Only if we are stimulated to activate the speaker-as-own-listener, only if the speaker begins to listen to him or herself while he or she speaks, will the speaker begin to notice the appropriateness and the necessity of this level of analysis.  Only if the speaker receives the feedback from the listener about how he or she is impacting the listener, will the speaker be able to achieve and maintain SVB. During NVB, by contrast, the speaker is not receiving any feedback from the listener. Besides, the listener who doesn’t object to the NVB speaker is as much conditioned by NVB as the NVB speaker him or herself and is unable to give him or her any feedback. The mechanical, unconscious and aversive spoken communication, which is NVB, is maintained by the speaker and by the listener. We haven’t explored that our environment is causing our vocal verbal behavior and think of speakers as being separate from listeners.

This morning I recorded more SVB and NVB samples from the internet. I had already made an audio sample of my own voice and had tested it in class.  Today I also made audio recordings of SVB and NVB in French and in German. My students listened to the six audio samples in a language they didn’t know: in Dutch, French and German. I picked these samples and labeled them as SVB or NVB. My students already knew about the difference between SVB and NVB as I had explained it to them. Today is the fifth week of this semester, so we have met eight times.
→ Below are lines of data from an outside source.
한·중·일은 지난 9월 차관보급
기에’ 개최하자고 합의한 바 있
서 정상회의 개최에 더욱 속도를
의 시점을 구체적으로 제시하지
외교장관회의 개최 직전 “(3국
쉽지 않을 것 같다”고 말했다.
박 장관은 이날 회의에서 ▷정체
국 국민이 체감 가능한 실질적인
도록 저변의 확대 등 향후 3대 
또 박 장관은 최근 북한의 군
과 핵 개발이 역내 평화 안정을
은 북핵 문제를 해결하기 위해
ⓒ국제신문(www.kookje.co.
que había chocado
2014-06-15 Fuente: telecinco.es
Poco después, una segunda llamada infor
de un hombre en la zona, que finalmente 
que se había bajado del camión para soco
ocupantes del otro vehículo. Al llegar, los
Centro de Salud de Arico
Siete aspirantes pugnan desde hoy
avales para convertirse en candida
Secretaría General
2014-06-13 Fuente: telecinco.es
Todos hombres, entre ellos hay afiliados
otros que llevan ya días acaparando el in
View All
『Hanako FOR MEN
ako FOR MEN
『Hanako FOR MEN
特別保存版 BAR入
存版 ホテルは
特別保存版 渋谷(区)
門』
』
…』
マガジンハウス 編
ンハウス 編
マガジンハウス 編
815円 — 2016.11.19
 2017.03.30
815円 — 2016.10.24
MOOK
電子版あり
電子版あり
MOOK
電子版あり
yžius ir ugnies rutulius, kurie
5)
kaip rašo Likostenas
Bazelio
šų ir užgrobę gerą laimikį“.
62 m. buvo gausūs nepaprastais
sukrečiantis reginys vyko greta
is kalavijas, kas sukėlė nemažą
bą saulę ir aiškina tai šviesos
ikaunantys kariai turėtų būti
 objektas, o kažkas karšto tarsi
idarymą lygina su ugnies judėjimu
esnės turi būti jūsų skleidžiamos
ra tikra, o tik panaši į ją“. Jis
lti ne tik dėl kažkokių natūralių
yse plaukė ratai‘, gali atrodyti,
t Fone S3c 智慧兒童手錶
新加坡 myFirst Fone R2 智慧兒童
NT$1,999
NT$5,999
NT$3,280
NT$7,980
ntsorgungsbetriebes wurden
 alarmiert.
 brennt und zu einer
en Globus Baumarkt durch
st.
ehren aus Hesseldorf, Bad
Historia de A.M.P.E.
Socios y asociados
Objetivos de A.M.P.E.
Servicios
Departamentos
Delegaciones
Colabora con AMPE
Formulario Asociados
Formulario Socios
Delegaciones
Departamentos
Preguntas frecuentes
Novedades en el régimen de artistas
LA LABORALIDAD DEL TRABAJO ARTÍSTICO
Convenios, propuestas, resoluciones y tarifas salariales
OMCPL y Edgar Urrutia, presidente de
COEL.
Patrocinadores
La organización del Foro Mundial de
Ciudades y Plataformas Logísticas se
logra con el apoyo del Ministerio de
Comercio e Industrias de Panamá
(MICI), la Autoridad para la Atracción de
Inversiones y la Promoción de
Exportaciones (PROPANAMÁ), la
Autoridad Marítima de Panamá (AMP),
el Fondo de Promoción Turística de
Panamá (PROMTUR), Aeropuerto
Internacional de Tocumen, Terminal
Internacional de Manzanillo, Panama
In other words, eight trials were sufficient to condition them to be able to discriminate between SVB and NVB.  The Dutch sample of NVB came first and then came the Dutch sample of SVB. This was followed by a French sample of SVB and then a French sample of NVB. Lastly, the students listened to a German audio version of NVB and then to a SVB sample. As I predicted, there was unanimous agreement about SVB and NVB in each language. Students who didn’t know Dutch, French or German were able to differentiate between SVB and NVB based on what I had taught them in the eight trials or classes we have met. Hundred percent interrater reliability demonstrates the validity of these universal categories. I am reminding the reader that the authors insist that “the ‘‘natural lines of fracture’’ must be honored at all levels of organization” and that SVB and NVB are therefore response classes which are of utmost importance. Besides the Caucasian American students, there are also Latino students from Mexico, Bolivia and Chile, as well as students from Russia, Hungary, Vietnam, Laos, China and Japan in my class. In other words, I have a diverse population in my class who in spite of their cultural differences was able to discriminate between SVB and NVB. The unanimous nonverbal agreement was really powerful. Some students commented that nonverbal agreement is the necessary condition for verbal agreement. Everyone recognized the difference in how people sound when they are talking AT or WITH each other and everyone agreed that we need to listen to how we sound while we speak if we want to be able to talk WITH each other.